-------- DATA UNDER STUDY

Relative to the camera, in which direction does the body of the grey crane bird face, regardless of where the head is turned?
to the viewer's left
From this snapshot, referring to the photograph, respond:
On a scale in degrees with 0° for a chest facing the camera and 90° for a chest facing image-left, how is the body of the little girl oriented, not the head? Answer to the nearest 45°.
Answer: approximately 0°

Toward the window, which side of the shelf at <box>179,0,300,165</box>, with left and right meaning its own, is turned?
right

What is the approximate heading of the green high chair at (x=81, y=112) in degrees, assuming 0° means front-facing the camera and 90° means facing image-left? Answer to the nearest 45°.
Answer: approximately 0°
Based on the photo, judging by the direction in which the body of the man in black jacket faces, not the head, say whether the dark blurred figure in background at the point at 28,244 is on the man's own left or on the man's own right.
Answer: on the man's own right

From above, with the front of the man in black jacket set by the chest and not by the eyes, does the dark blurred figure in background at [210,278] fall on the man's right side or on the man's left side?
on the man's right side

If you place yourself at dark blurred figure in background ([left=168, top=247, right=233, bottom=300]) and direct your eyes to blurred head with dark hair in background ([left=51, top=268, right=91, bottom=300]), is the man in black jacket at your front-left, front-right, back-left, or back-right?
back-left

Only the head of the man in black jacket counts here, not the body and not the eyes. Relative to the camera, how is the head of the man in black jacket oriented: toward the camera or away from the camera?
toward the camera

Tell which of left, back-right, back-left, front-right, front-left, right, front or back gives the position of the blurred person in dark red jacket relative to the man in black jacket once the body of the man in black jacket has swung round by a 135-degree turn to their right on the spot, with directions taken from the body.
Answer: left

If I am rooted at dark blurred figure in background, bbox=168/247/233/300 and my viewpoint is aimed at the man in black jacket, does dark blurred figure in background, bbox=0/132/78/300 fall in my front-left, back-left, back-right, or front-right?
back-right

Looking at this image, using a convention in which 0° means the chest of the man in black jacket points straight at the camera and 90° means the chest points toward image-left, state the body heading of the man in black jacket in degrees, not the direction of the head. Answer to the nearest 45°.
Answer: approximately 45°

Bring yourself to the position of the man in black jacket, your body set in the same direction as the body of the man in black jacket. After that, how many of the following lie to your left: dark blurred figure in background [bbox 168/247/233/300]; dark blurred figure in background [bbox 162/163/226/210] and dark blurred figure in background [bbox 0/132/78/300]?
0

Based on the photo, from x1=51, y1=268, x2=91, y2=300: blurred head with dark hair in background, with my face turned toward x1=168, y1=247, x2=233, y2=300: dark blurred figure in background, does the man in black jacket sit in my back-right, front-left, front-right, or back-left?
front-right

----------------

> TASK DETAILS
Render the lines above as a numbered list, leaving out the blank lines.

> WRITTEN ANSWER
1. Relative to the camera, in which direction does the body of the grey crane bird face, regardless of where the head is turned?
2. to the viewer's left
3. From this snapshot, referring to the photograph, respond:
4. On a scale in degrees with 0° for a chest facing the camera and 90° for a chest facing image-left, how is the body of the little girl oriented, not the head? Answer to the nearest 45°.
5. Answer: approximately 0°
6. Toward the window, which side of the shelf at <box>179,0,300,165</box>, with left and right meaning its own, is turned?
7. right
8. What is the approximate heading of the green high chair at (x=81, y=112) in degrees, assuming 0° means front-facing the camera and 90° means facing image-left? Answer to the nearest 45°.
9. Answer: approximately 0°
10. Based on the photo, judging by the direction in which the body of the man in black jacket faces, not the head, say whether the dark blurred figure in background at the point at 28,244 is on the man's own left or on the man's own right.
11. Answer: on the man's own right
12. From above, with the front of the man in black jacket set by the chest and not by the eyes, does the dark blurred figure in background at [210,278] fall on the man's right side or on the man's left side?
13. on the man's right side
14. If you place yourself at dark blurred figure in background ([left=168, top=247, right=233, bottom=300]) and direct your eyes to blurred head with dark hair in background ([left=51, top=268, right=91, bottom=300]), is the man in black jacket at your front-left, front-right, back-left, or back-right?
15. back-left
16. Only the head of the man in black jacket counts here, not the body and not the eyes. Relative to the camera, how is the head of the man in black jacket oriented: toward the camera or away from the camera?
17. toward the camera
18. Tell which of left, back-right, back-left, front-right, front-left, right, front or back gives the position of the blurred person in dark red jacket relative to the man in black jacket once the body of the man in black jacket has swung round by a 135-degree turn to their right on the spot, with directions taken from the body.
19. Answer: left
20. If I am rooted at dark blurred figure in background, bbox=168/247/233/300 and my viewpoint is aimed at the man in black jacket, does dark blurred figure in background, bbox=0/132/78/300 fall in my front-left, back-left, back-right, or front-right?
21. back-right
22. Looking at this image, using a convention in which 0° means the chest of the man in black jacket points straight at the camera and 90° means the chest points toward image-left, state the body heading of the man in black jacket in degrees, not the direction of the head. Answer to the nearest 45°.
23. Answer: approximately 45°
24. Bring yourself to the position of the man in black jacket, your body set in the same direction as the body of the man in black jacket. After that, how many of the following lie to your left: dark blurred figure in background [bbox 168/247/233/300]; dark blurred figure in background [bbox 162/163/226/210] and dark blurred figure in background [bbox 0/132/78/300]?
25. 0
26. Based on the photo, from x1=51, y1=268, x2=91, y2=300: blurred head with dark hair in background, with my face turned toward x1=168, y1=247, x2=233, y2=300: dark blurred figure in background, does the man in black jacket sit in my back-right, front-left, front-right, or back-left?
27. front-right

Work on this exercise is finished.